The food courier drops the order at pre-appointed spot outside the customer’s building then watches from a distance of at least 10 feet while the customer retrieves their order and goes back inside:
Yum China is also testing an in-store pickup version of this contactless delivery at some locations, where pickup racks have been installed inside. For both delivery and pickup, customers ordering via can now choose a “contactless” option when they order online.
Chinese food delivery services Meituan and Ele.me are providing similar services. And it isn’t just restaurants peddling this contactless form of food delivery. Grocery stores — namely Alibaba’s Hema, JD affiliate Dada, and Meituan — are using contactless delivery for grocery orders, offering an in-app option for customers similar to that of Yum China.

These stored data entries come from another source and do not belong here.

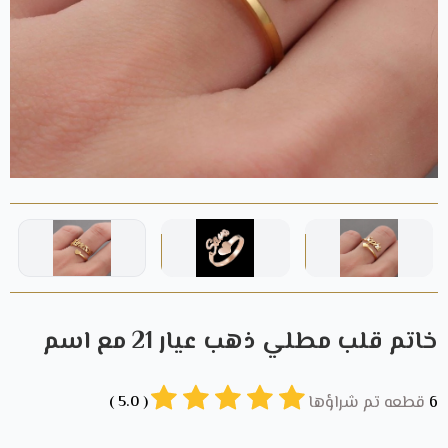
خاتم قلب مطلي ذهب عيار 21 مع اسم
6
قطعه تم شراؤها
( 5.0 )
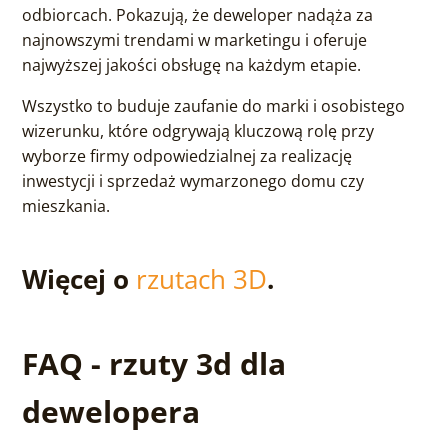
odbiorcach. Pokazują, że deweloper nadąża za
najnowszymi trendami w marketingu i oferuje
najwyższej jakości obsługę na każdym etapie.
Wszystko to buduje zaufanie do marki i osobistego
wizerunku, które odgrywają kluczową rolę przy
wyborze firmy odpowiedzialnej za realizację
inwestycji i sprzedaż wymarzonego domu czy
mieszkania.
Więcej o
rzutach 3D
.
FAQ - rzuty 3d dla
dewelopera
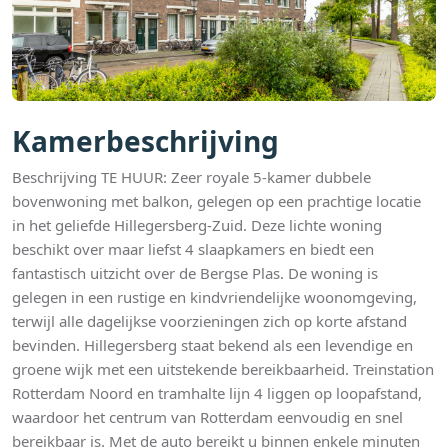
Kamerbeschrijving
Beschrijving TE HUUR: Zeer royale 5-kamer dubbele
bovenwoning met balkon, gelegen op een prachtige locatie
in het geliefde Hillegersberg-Zuid. Deze lichte woning
beschikt over maar liefst 4 slaapkamers en biedt een
fantastisch uitzicht over de Bergse Plas. De woning is
gelegen in een rustige en kindvriendelijke woonomgeving,
terwijl alle dagelijkse voorzieningen zich op korte afstand
bevinden. Hillegersberg staat bekend als een levendige en
groene wijk met een uitstekende bereikbaarheid. Treinstation
Rotterdam Noord en tramhalte lijn 4 liggen op loopafstand,
waardoor het centrum van Rotterdam eenvoudig en snel
bereikbaar is. Met de auto bereikt u binnen enkele minuten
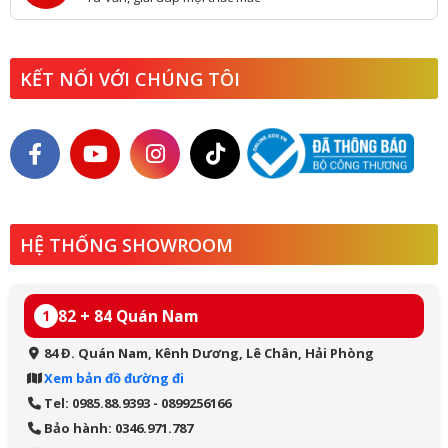
KẾT NỐI VỚI CHÚNG TÔI
HỆ THỐNG SHOWROOM
82 + 84 Quán Nam
1
84 Đ. Quán Nam, Kênh Dương, Lê Chân, Hải Phòng
Xem bản đồ đường đi
Tel: 0985.88.9393 - 0899256166
Bảo hành: 0346.971.787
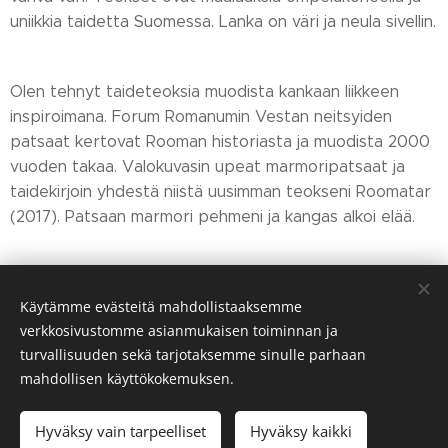
uniikkia taidetta Suomessa. Lanka on väri ja neula sivellin.
Olen tehnyt taideteoksia muodista kankaan liikkeen
inspiroimana. Forum Romanumin Vestan neitsyiden
patsaat kertovat Rooman historiasta ja muodista 2000
vuoden takaa. Valokuvasin upeat marmoripatsaat ja
taidekirjoin yhdestä niistä uusimman teokseni Roomatar
(2017). Patsaan marmori pehmeni ja kangas alkoi elää.
Käytämme evästeitä mahdollistaaksemme
verkkosivustomme asianmukaisen toiminnan ja
Share
turvallisuuden sekä tarjotaksemme sinulle parhaan
mahdollisen käyttökokemuksen.
Hyväksy vain tarpeelliset
Hyväksy kaikki
Evästeet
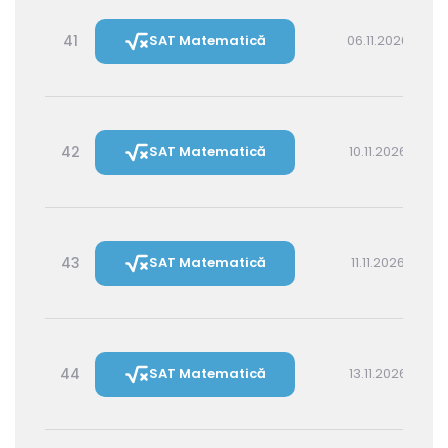
41
SAT Matematică
06.11.2026 16:00
42
SAT Matematică
10.11.2026 16:00
43
SAT Matematică
11.11.2026 14:30
44
SAT Matematică
13.11.2026 16:00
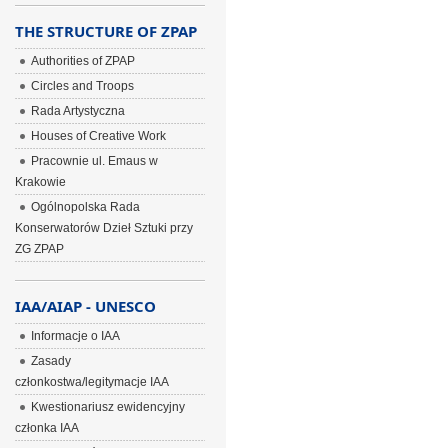
THE STRUCTURE OF ZPAP
Authorities of ZPAP
Circles and Troops
Rada Artystyczna
Houses of Creative Work
Pracownie ul. Emaus w
Krakowie
Ogólnopolska Rada
Konserwatorów Dzieł Sztuki przy
ZG ZPAP
IAA/AIAP - UNESCO
Informacje o IAA
Zasady
członkostwa/legitymacje IAA
Kwestionariusz ewidencyjny
członka IAA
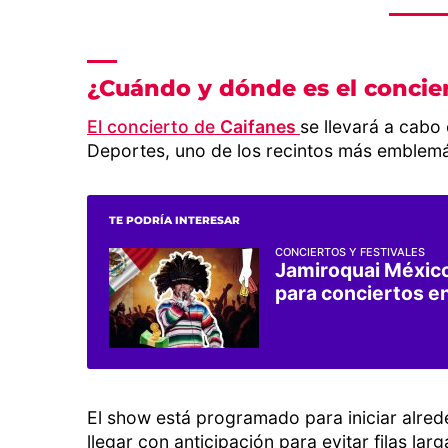
¿Cuándo y dónde es el concie
El concierto de
Caifanes
se llevará a cabo
Deportes, uno de los recintos más emblemát
TE PODRÍA INTERESAR
CONCIERTOS Y FESTIVALES
Jamiroquai México
para conciertos e
El show está programado para iniciar alred
llegar con anticipación para evitar filas larg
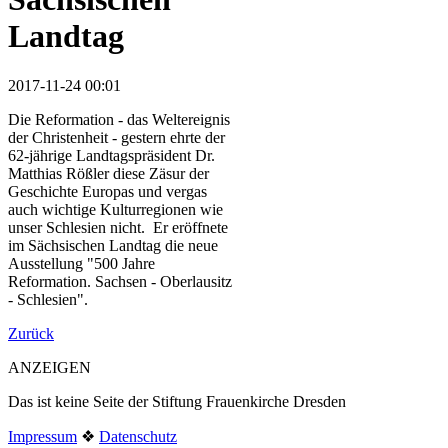
Landtag
2017-11-24 00:01
Die Reformation - das Weltereignis
der Christenheit - gestern ehrte der
62-jährige Landtagspräsident Dr.
Matthias Rößler diese Zäsur der
Geschichte Europas und vergas
auch wichtige Kulturregionen wie
unser Schlesien nicht. Er eröffnete
im Sächsischen Landtag die neue
Ausstellung "500 Jahre
Reformation. Sachsen - Oberlausitz
- Schlesien".
Zurück
ANZEIGEN
Das ist keine Seite der Stiftung Frauenkirche Dresden
Impressum
❖
Datenschutz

CNBC reports that as of last week in Beijing, roughly 20,000 people were delivering an average of over 400,000 orders daily from Meituan and Ele.me alone, but that the “logistical challenges,” such as couriers having to wait outside instead of delivering food directly to the customer’s door, have lowered the efficiency of delivery operations. However, the CDC points out that coronavirus getting spread from person to person usually happens “among close contacts (about 6 feet),” making the measures around contactless delivery necessary if food delivery is to continue.
Others are skipping the human element altogether and relying heavily on technology. A hotel in Hangzhou, China has been dispatching robots to deliver meals to quarantined guests.